Base officials also did not respond to requests for comment.

Wilson toured the on-base housing before meeting with families in two sessions, one a small group of families attended by Norquist and Lenz, and the other session the base commander left.

Lindsey Farrington, 32, is the mother of three whose husband is an Air Force non-commissioned officer. They moved into base housing in August and started experiencing problems right away, such as mushy floors and mold. The problems, she believes, have repeatedly sickened her family.

Farrington said it was helpful to hear that Wilson shares the families' reservations with the housing operator. Her concerns are with the management company, however, not the base commander.

"Col. Snelson has been on our side the whole time," she said. "He has been very responsive."

Lenz said she was concerned that Wilson would tour locations that housing officials would have had the chance to spruce up in advance. But Lenz said she felt relieved to hear Wilson picked her own locations to visit.

Norquist said she was disappointed there wasn't a chance to hear more about how the Air Force will deal with the housing issue facing military bases run by all the services across the country. Norquist said one question she is waiting for an answer on is, what will the Air Force will do about the long-term health consequences the families face?

Her oldest daughter, 12, was recently hospitalized for a lung biopsy and may need years of care, the mother said.

Farrington wishes more time had been spent discussing health concerns. Lenz also fears the longterm ramifications. She said her 13-year-old daughter developed a cyst in her arm. But she was grateful the families had a chance to air their grievances with the highest ranking civilian in the Air Force.

But she also would have liked to hear more about officials intend to fix all these problems.

"I didn't feel like there was a lot of progress made as far as immediate changes," Lenz said. "But I do feel like this could be a catalyst to new changes that should happen."
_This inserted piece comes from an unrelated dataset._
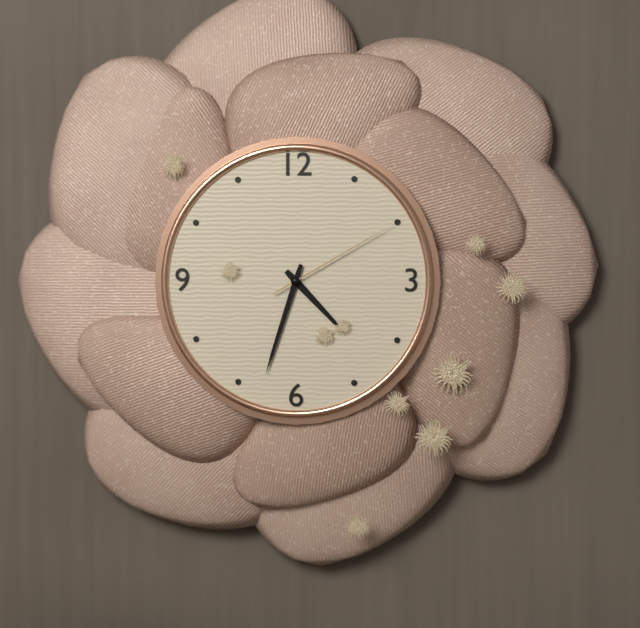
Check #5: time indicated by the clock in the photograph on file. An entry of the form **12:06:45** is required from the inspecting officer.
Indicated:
**4:33:10**
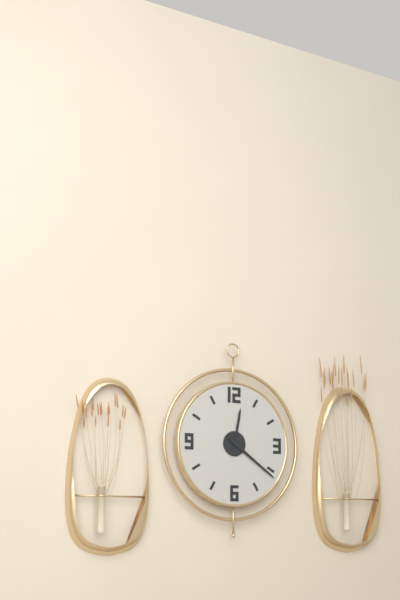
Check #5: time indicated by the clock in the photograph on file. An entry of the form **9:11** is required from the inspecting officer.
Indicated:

The issue of mold at MacDill isn't new. Back in 2014, U.S. Rep Kathy Castor, D-Tampa, introduced language in the defense spending bill calling for the Pentagon to conduct a report for Congress on the prevalence of black mold in buildings located on military bases and that buildings found to contain black mold should be added to the appropriate priority list for replacement or renovation. The Senate didn't approve the measure.

Castor said she introduced the measure over concerns about mold in the first-floor of the mission support facility on base, where base employees and veterans obtained credentials and assistance with benefits. She also raised the issue of mold and other problems at MacDill housing with Wilson during a January breakfast meeting.

"Col. Snelson informed me about the mold issue in Harbor Bay base housing during my meeting with him at MacDill AFB on Dec. 14, 2018," she said in a statement to the Times. " He advised that he and the Wing were pressing Harbor Bay to fix the problems as soon as possible. At a Jan. 16, 2019 breakfast meeting with Air Force Secretary Heather Wilson, she said that the Air Force has a few similar issues with mold across AF facilities, but had not heard of this issue of mold at MacDill Harbor Bay. I followed up with Col. Snelson later that day to let him know that I mentioned it to the Secretary. He advised that Harbor Bay was remediating properties at MacDill."